Not as many as I would have liked. I had 3 orders sitting including Raven at $27.50 and only one for some QCOM at $36.00 filled. I did buy some Onyx Pharma (ONXX) Friday at $24.93 but that was down largely due to some poor earnings results rather than the market swoon. I wish I'd had more orders waiting, of course, but they expire and when the price is a long ways from where I wish to buy, I sometimes procrastinate in replacing my orders. In fact, the Raven order had expired and I just got around to replacing it a day or two earlier. Of course Raven was relatively unaffected by the market, so it did no good to have the order in.
Yes, that situation is one just made for my strategies.
Losing KTII was certainly a disappointment and I have HI on my watch list. Did you pick up any of it? And I'm always interested in your picks as you seem to buy the same kinds of companies I like. Small, good management, little known, and honest. Have you found any more I should be paying attention to?
OK, no one asked me, but here is something you might want to look at. Hurco (HURC) is a former high flyer that was selling for almost $60 per share prior to the crash and is now around $17. They were earning $3.49 per share on an annual basis prior to the crash, but their revenues were cut by about 2/3 when businesses quit buying systems during the recession. They still are not in the black yet, but I just opened a small position assuming that at some point they will start selling systems again. They have no debt and about $5 per share in cash. One of their competitors (HDNG) has a takeover offer which may be influencing the price of Hurco also. No guarantees, but may be worth a quick look. I don't think they have ever paid a dividend and they don't do conference calls, both of which I normally like to see.
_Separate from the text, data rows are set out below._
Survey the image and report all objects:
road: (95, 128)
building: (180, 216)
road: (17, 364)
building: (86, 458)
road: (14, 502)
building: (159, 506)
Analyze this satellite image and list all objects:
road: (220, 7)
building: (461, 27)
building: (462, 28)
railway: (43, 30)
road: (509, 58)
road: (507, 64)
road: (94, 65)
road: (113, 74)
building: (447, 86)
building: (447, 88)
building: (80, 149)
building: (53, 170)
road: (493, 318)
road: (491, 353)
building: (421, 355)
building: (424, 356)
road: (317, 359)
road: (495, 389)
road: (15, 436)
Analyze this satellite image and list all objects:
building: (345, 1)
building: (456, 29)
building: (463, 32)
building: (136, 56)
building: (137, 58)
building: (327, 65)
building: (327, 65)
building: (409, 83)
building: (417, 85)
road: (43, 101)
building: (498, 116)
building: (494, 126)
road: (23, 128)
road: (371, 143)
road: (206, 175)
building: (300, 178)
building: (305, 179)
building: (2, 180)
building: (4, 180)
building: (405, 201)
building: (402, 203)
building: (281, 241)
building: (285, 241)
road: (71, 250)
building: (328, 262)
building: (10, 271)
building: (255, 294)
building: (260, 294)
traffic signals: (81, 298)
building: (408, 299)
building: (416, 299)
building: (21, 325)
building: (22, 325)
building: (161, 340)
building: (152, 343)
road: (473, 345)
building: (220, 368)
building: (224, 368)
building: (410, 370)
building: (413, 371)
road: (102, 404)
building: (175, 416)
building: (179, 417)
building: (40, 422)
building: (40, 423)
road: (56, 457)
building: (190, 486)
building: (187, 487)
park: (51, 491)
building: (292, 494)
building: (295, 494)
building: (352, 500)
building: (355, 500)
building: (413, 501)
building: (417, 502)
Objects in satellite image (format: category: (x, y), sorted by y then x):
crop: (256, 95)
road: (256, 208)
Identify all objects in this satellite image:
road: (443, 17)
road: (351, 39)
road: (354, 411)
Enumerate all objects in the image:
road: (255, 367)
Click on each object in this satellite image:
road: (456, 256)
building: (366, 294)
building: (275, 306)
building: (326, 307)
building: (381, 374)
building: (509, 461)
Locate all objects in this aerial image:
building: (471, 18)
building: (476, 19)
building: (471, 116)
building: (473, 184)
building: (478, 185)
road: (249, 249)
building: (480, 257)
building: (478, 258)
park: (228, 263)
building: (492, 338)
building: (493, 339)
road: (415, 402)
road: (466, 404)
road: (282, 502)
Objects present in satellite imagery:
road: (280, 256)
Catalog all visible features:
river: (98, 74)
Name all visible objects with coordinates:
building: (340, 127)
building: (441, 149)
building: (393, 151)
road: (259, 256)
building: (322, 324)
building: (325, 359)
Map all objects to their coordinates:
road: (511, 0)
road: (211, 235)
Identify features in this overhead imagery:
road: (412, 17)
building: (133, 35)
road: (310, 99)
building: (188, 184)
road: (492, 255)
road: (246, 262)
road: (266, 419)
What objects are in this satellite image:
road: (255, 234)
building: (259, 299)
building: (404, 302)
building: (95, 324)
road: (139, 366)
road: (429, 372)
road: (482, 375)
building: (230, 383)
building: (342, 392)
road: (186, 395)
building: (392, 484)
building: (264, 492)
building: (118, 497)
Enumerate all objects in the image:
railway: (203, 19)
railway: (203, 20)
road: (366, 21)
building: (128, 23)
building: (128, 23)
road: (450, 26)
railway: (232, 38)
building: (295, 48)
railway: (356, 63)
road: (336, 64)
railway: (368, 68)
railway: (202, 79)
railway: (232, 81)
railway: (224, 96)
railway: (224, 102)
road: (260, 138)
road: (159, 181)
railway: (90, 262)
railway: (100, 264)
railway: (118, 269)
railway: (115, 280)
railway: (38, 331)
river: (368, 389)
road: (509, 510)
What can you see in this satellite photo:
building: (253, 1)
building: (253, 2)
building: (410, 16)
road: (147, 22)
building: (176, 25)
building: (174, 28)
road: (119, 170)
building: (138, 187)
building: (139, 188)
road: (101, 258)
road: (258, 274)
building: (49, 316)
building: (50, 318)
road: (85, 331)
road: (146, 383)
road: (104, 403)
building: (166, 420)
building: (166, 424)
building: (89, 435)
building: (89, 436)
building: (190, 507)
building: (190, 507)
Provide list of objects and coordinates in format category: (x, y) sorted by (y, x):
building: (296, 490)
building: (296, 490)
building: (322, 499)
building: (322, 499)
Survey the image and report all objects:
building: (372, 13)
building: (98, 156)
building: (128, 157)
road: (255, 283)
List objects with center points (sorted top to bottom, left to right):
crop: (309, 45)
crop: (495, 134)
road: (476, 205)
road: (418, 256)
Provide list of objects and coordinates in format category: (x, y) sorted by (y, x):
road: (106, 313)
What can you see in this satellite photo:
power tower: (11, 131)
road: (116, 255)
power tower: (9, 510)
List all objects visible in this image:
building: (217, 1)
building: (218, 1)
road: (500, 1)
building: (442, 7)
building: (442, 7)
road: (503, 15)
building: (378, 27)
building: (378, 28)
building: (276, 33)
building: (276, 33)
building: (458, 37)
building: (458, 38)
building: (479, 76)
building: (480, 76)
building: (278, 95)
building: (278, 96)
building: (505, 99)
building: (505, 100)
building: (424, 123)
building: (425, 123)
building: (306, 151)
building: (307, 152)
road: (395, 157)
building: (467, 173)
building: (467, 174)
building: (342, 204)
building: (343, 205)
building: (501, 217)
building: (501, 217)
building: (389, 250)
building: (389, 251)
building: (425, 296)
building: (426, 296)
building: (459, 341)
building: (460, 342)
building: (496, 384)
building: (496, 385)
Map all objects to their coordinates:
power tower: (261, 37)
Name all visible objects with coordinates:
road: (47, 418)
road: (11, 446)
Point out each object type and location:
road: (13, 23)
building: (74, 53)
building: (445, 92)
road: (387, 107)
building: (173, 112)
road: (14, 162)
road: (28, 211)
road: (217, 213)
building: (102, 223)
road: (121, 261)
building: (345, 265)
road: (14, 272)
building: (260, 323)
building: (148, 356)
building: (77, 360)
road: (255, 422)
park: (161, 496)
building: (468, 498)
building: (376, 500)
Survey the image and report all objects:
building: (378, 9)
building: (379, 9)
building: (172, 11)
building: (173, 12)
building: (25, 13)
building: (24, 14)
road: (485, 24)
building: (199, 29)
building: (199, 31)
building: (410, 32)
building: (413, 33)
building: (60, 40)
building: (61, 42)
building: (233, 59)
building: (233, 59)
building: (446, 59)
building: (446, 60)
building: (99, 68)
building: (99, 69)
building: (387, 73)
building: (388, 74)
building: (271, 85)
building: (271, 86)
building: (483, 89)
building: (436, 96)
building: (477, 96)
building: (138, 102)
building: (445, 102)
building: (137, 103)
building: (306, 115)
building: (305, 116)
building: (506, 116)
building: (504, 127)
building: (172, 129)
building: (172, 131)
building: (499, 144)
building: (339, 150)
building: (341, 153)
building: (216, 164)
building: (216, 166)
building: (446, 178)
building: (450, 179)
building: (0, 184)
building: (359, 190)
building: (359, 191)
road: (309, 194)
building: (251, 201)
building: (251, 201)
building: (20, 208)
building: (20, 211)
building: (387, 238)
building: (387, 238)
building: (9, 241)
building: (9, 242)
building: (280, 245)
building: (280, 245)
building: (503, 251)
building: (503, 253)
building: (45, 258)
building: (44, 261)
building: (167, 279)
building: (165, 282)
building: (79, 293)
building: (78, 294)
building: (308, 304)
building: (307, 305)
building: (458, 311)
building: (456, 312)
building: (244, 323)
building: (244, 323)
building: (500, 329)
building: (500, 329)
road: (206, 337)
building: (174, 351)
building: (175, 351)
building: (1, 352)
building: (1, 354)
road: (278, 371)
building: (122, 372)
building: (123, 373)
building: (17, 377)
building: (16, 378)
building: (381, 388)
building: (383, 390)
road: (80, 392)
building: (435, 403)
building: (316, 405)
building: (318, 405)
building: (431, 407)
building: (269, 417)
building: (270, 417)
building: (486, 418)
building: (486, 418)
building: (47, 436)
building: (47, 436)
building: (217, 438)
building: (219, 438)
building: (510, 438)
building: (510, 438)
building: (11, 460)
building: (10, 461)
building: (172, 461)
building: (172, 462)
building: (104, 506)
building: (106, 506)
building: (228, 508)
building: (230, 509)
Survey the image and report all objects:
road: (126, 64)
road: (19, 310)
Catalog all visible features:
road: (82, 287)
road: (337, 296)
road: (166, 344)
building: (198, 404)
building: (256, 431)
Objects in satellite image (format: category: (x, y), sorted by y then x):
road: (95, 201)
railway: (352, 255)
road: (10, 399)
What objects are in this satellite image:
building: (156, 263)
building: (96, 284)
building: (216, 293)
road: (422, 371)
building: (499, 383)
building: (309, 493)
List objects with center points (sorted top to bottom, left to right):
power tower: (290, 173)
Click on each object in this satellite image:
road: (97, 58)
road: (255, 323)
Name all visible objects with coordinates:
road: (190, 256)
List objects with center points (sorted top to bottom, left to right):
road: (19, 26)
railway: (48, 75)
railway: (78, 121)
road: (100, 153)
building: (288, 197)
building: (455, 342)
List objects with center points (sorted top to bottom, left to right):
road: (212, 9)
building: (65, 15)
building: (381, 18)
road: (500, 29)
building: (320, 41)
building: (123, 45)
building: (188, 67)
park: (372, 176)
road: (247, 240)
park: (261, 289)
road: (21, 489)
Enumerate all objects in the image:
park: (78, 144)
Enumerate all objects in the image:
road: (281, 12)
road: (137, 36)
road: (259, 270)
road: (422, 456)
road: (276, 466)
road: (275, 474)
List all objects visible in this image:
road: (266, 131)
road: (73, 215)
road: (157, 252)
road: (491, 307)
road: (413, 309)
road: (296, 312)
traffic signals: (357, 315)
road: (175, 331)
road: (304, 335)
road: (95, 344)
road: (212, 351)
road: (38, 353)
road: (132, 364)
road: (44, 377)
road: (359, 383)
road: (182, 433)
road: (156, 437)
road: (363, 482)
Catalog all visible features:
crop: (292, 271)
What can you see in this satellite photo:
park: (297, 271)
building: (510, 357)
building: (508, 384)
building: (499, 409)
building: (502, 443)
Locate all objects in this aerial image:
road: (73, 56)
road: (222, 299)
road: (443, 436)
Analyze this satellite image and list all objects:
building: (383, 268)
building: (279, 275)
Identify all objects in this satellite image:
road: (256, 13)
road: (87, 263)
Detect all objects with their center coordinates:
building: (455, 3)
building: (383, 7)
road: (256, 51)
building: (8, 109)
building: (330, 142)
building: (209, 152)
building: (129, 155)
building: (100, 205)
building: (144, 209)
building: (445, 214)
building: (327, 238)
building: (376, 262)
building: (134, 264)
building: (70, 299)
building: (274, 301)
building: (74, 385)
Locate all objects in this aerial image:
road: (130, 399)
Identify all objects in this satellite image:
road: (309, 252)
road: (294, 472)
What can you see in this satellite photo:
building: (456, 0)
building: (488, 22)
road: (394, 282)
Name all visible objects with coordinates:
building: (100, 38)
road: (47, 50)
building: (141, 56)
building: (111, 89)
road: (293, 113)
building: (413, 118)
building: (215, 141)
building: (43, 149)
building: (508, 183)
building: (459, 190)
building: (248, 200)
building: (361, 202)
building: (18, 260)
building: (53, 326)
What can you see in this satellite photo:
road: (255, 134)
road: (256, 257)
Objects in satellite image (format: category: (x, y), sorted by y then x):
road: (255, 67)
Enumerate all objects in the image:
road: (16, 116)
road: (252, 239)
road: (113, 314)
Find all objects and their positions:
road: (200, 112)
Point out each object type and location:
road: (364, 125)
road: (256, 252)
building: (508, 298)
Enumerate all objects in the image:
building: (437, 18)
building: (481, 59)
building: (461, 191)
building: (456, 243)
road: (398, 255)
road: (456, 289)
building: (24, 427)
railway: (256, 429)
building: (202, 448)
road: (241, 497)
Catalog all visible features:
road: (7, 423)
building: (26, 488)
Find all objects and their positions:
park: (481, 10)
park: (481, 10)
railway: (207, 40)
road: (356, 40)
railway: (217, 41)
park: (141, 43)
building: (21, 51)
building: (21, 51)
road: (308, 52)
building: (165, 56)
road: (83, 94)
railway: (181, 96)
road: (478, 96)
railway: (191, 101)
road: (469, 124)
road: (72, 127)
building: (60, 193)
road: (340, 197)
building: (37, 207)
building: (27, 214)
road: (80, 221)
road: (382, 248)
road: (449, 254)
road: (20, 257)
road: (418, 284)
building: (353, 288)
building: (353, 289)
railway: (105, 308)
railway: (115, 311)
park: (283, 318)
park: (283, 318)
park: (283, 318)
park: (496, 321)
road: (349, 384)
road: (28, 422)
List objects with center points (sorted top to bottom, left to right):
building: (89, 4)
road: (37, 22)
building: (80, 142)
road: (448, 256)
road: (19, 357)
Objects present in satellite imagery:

It's still my smallest position, but I may add more.
Hurco Companies, Inc. is an industrial technology company. The Company designs and produces computerized machine tools, featuring its computer control systems and software, for sale through its own distribution network to the worldwide metal cutting market. The Company provides software options, control upgrades, accessories and replacement parts for its products, as well as customer service and training support. The Company's computer numeric control (CNC) systems and software products are primarily sold as integral components of its computerized machine tool products. Hurco's important product lines include VM, VMX and TM product lines, and five-axis (VTX) and horizontal machining centers (HTX). It sells its products through more than 150 independent agents and distributors in countries throughout North America, Europe and Asia.
Skip, I might have recommended SPAN, although it is no slam dunk, but it went up a lot today just because they announced a special dividend, which makes no sense to me. TLF reports earnings tomorrow, but it is in retail.